Just a suggestion anyway o/


----------



## Costello (May 25, 2019)

Scarlet said:


> Why not just kick the bounty off now and have it end at a tentative *Autumn date? I can completely understand the circumstances of you wanting to postpone it, but doing it this way would mean that if people have actually been working on a game since it was announced, the community could benefit from it now, while they are still able to enter and have a chance at winning something.
> 
> Just a suggestion anyway o/


What you said makes sense, but we have sponsors and the deals we made with them are for a given period of time.
We can neither give them free extra exposure time, nor ask them to pay more.

Besides, the bounty thread clearly states that developers don't have to wait until the "month" officially starts to begin working on their project. This is also why the "game month" is the last of them - because developing a game takes so much time so I imagine people have been working on their projects for ages.
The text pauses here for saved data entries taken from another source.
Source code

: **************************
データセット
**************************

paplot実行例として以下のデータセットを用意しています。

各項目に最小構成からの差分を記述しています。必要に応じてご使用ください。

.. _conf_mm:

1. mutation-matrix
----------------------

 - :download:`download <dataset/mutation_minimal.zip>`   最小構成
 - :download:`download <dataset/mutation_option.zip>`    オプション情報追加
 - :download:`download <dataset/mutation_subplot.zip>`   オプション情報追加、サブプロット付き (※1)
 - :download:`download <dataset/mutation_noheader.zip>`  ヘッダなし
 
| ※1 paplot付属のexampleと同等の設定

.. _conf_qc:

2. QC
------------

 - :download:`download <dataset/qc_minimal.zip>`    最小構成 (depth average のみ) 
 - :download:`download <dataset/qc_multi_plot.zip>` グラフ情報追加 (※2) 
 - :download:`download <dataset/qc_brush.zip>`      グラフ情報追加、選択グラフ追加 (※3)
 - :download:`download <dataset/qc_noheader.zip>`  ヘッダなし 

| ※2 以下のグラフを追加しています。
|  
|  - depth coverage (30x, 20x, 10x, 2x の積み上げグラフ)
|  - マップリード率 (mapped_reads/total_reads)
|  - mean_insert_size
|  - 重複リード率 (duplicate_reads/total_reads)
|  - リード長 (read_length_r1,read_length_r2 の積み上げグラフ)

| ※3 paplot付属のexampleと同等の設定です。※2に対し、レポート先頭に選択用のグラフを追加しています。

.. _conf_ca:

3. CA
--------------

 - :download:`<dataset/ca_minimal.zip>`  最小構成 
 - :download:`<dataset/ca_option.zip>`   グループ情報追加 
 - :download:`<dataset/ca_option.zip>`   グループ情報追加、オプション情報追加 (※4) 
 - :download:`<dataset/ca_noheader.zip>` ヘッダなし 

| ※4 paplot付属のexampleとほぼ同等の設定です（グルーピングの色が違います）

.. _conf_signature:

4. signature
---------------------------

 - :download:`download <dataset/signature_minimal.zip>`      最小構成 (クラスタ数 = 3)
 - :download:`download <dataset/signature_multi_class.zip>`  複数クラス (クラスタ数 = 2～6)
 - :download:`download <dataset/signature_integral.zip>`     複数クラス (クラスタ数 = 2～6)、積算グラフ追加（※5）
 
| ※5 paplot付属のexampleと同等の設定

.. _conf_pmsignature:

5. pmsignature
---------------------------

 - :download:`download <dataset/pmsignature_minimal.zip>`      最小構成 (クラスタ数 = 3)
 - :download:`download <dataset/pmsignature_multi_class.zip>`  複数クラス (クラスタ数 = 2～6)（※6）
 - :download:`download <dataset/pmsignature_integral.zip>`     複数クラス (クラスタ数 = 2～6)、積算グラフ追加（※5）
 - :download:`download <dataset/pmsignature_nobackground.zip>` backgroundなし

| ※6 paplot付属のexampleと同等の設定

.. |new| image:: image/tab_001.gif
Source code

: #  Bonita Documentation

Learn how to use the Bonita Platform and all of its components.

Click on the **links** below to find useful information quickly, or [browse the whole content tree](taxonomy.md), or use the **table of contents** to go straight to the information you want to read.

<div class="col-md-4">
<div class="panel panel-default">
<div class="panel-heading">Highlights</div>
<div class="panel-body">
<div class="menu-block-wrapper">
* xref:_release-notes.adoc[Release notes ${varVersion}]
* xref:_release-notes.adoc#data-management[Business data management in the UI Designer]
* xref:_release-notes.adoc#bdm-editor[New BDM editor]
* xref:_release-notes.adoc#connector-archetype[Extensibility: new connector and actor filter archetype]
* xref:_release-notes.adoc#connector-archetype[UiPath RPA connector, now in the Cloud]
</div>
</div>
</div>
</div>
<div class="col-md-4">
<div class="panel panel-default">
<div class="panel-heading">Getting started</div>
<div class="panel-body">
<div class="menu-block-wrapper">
Homebrew game developers that wish to enter the Bounty can either release a preview of their game right now, and provide a major update later when the competition officially starts (yay, homebrew DLCs lol). Or they can wait until the competition starts before exposing their project, and use the inbetween time to polish it up.


----------



## CompSciOrBust (Dec 17, 2019)

Any update on this?


----------



## Costello (Dec 28, 2019)

CompSciOrBust said:


> Any update on this?


we are still under the water financially due to being blacklisted by google ads and whatnot.
but we will eventually finish this  saving up at the moment!


----------